[Plain-text document sources]
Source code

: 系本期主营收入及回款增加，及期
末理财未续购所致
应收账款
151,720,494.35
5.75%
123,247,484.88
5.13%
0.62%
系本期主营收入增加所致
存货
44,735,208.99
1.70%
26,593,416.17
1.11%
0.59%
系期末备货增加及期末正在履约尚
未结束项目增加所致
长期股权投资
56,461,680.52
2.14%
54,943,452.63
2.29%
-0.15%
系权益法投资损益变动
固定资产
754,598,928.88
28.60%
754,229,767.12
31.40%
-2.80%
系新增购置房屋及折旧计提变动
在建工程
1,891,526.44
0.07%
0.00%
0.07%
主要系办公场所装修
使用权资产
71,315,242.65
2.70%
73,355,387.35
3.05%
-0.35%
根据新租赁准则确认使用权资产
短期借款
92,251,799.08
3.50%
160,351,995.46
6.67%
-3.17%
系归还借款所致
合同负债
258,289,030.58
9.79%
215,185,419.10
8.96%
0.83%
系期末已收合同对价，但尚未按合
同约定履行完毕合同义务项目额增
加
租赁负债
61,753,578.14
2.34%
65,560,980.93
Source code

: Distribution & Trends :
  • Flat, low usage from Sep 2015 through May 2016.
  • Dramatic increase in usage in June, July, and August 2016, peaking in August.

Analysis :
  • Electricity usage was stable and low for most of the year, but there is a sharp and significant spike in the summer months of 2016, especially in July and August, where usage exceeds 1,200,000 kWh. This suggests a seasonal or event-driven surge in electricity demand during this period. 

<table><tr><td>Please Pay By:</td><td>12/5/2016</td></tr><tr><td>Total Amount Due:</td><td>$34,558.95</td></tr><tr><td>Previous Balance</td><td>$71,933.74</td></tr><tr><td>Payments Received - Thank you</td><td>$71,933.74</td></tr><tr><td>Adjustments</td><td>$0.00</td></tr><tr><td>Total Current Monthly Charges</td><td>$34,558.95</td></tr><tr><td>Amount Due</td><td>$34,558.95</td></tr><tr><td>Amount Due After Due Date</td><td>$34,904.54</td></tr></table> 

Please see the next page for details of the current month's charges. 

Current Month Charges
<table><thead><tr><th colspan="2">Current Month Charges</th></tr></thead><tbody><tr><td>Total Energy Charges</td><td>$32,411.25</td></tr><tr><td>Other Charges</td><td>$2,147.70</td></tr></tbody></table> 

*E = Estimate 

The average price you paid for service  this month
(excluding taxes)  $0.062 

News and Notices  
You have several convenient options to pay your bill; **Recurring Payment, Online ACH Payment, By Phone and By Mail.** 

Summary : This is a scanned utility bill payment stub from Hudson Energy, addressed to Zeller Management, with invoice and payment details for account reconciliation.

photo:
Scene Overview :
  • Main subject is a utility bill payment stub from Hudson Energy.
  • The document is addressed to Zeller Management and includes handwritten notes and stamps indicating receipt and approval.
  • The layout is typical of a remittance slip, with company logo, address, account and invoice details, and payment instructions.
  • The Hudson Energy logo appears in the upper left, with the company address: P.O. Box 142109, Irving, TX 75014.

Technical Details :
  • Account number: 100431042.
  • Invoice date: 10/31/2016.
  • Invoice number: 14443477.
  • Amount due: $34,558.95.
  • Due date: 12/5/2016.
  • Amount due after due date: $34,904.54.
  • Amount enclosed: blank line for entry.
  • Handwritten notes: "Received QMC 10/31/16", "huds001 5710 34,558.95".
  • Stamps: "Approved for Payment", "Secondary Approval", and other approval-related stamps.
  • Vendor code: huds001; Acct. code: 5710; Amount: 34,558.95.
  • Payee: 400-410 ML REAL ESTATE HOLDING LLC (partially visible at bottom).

# Problem:
Identify the lines above that contain the word "company", then copy them.

# Response to this exercise:
  • The layout is typical of a remittance slip, with company logo, address, account and invoice details, and payment instructions.
  • The Hudson Energy logo appears in the upper left, with the company address: P.O. Box 142109, Irving, TX 75014.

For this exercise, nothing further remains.